- _Work request_:
From the entries below, gather each line containing the word "SAYS".

START Input records

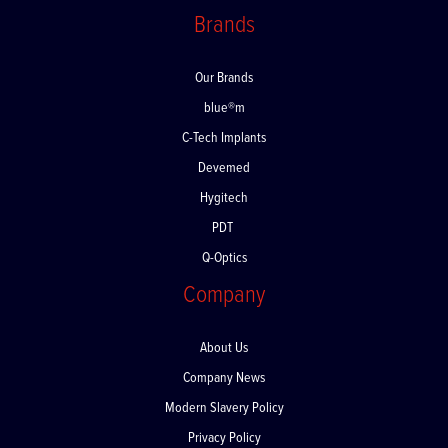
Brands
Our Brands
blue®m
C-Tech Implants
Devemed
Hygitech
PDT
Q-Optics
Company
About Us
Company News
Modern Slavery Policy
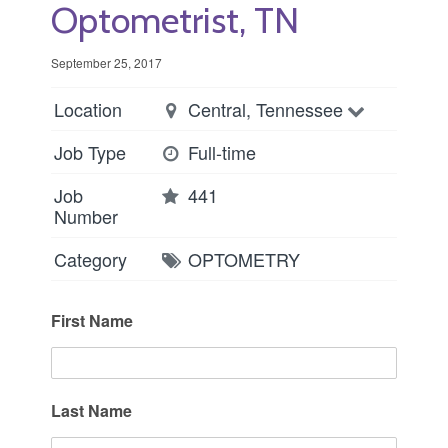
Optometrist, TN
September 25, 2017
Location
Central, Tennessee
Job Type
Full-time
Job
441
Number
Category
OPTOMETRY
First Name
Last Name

END Input records
START Input records

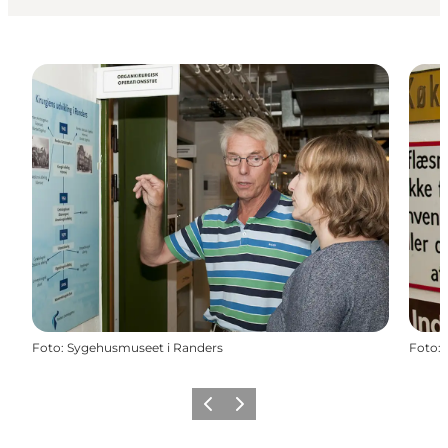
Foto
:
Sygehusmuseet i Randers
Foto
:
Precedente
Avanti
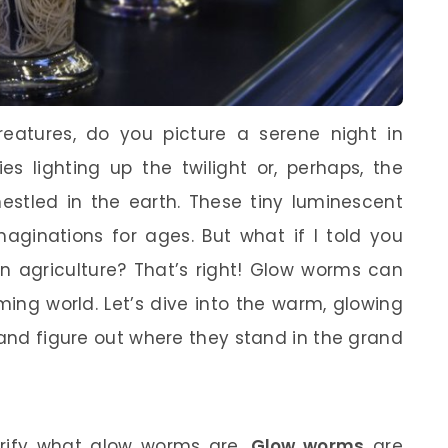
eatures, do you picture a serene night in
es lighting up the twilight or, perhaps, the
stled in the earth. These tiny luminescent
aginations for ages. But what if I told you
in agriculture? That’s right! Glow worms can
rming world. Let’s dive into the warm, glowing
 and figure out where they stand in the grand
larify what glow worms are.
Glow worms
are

END Input records
START Input records

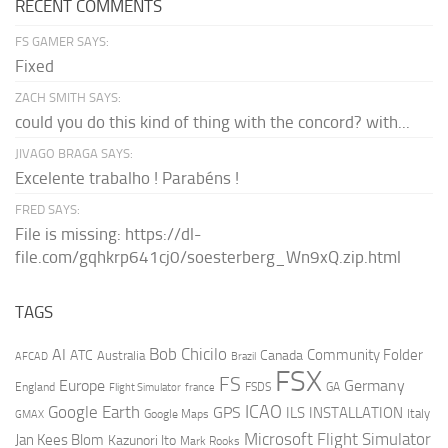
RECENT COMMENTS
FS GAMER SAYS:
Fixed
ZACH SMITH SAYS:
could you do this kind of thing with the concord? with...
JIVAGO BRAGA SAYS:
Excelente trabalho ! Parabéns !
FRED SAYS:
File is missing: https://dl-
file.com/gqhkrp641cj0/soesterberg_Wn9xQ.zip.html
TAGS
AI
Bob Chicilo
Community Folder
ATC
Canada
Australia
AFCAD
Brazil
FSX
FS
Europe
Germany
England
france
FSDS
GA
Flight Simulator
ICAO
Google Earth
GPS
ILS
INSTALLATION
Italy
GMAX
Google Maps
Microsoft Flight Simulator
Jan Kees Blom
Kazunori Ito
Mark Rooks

END Input records

- _Exercise result_:
FS GAMER SAYS:
ZACH SMITH SAYS:
JIVAGO BRAGA SAYS:
FRED SAYS:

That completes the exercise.